The incident was first reported to police around 8 a.m. 

Oakland Police Sgt. Michael Polirier said the injured man, Nathan Cooper, 31, of Oakland, was on both probation and parole from previous convictions, including a narcotics arrest. 

“Burglary tools were found at the scene, and he was charged with burglary” as a result of the incident, Polirier said. 

The man who fired the shot, a resident of a home in the 600 block of 59th Street, was questioned by police investigators Tuesday, then released pending a review of the case by the Alameda County District Attorney’s office. 

“Right now, we’re just trying to determine whether the shooting was justified or not justified,” said Officer John Koster Tuesday morning as he stood next to the police tape that had sealed off the block of 59th between Shattuck Avenue and Whitney Street. 

Bob Brokl, a neighbor, said the intruder “was shot at the door as he was breaking into the house.” 

Polirier, who is also the Oakland department’s chief of staff, said the resident of the home “heard a commotion on the front porch. He went and found that someone was trying to break in” and had smashed the window in the door. 

The resident “armed himself and shot the intruder, who fled,” Polirier said. 

Ron Butier, who owns the house, said he was at work at the time of the shooting and declined to discuss the specifics of the shooting, which was done by his housemate. 

“There have been a lot of crimes in this neighborhood and people are feeling on their own, and they’ve been talking about taking matters into their own hands.” 

Annie, a neighbor who lives a block south on 58th Street, said there was a fatal shooting on her block only three months ago. 
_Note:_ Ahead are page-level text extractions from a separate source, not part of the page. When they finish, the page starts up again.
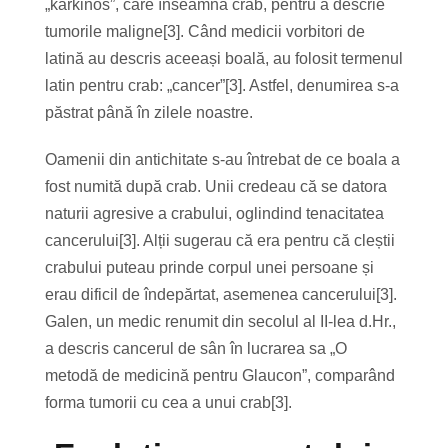
„karkinos”, care înseamnă crab, pentru a descrie
tumorile maligne[3]. Când medicii vorbitori de
latină au descris aceeași boală, au folosit termenul
latin pentru crab: „cancer”[3]. Astfel, denumirea s-a
păstrat până în zilele noastre.
Oamenii din antichitate s-au întrebat de ce boala a
fost numită după crab. Unii credeau că se datora
naturii agresive a crabului, oglindind tenacitatea
cancerului[3]. Alții sugerau că era pentru că cleștii
crabului puteau prinde corpul unei persoane și
erau dificil de îndepărtat, asemenea cancerului[3].
Galen, un medic renumit din secolul al II-lea d.Hr.,
a descris cancerul de sân în lucrarea sa „O
metodă de medicină pentru Glaucon”, comparând
forma tumorii cu cea a unui crab[3].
“He got shot in the middle of the block and staggered up to Shattuck before he collapsed and died,” she said. 

Sgt. Polirier said that police dispatchers received two calls at nearly the same time, one reporting that a man had collapsed on the street in the 5900 block of Shattuck and the second from the resident of the 59th Street home, “who said he had just shot a burglar.” 

The 59th Street resident told police he had fired because he thought the intruder was brandishing a weapon. 

Annie said she knew the neighbor who had shot the intruder. “He’s a real nice guy. He has some nice things, and this isn’t the first time they’ve tried to break into his house. There are lots of break-ins in the neighborhood, and all the neighbors are trying to help. We’re all single people in studio apartments,” she said. 

“There are shootings all the time,” Butier said. “We hear gunshots all the time.” 

The scene of Tuesday morning’s shooting was just four doors down the street from the home of another North Oakland resident who figured in the shooting of a suspected criminal in 2005. 

Patrick McCullough shot a 15-year-old in the arm in the neighborhood where he had been waging a campaign against drug dealers that neighbors said had been plaguing the neighborhood. 

McCullough, who is now running for the North Oakland City Council seat against three-term incumbent Jane Brunner, told officers he had been surrounded by 15 young men in his front yard, who had yelled “Kill the snitch.” 

McCullough told police he shot the youth after another young man had told his companion, “Give me the pistol.” 

The Alameda County District Attorney’s office declined to prosecute McCullough at the urging of police. No charges were filed in that incident.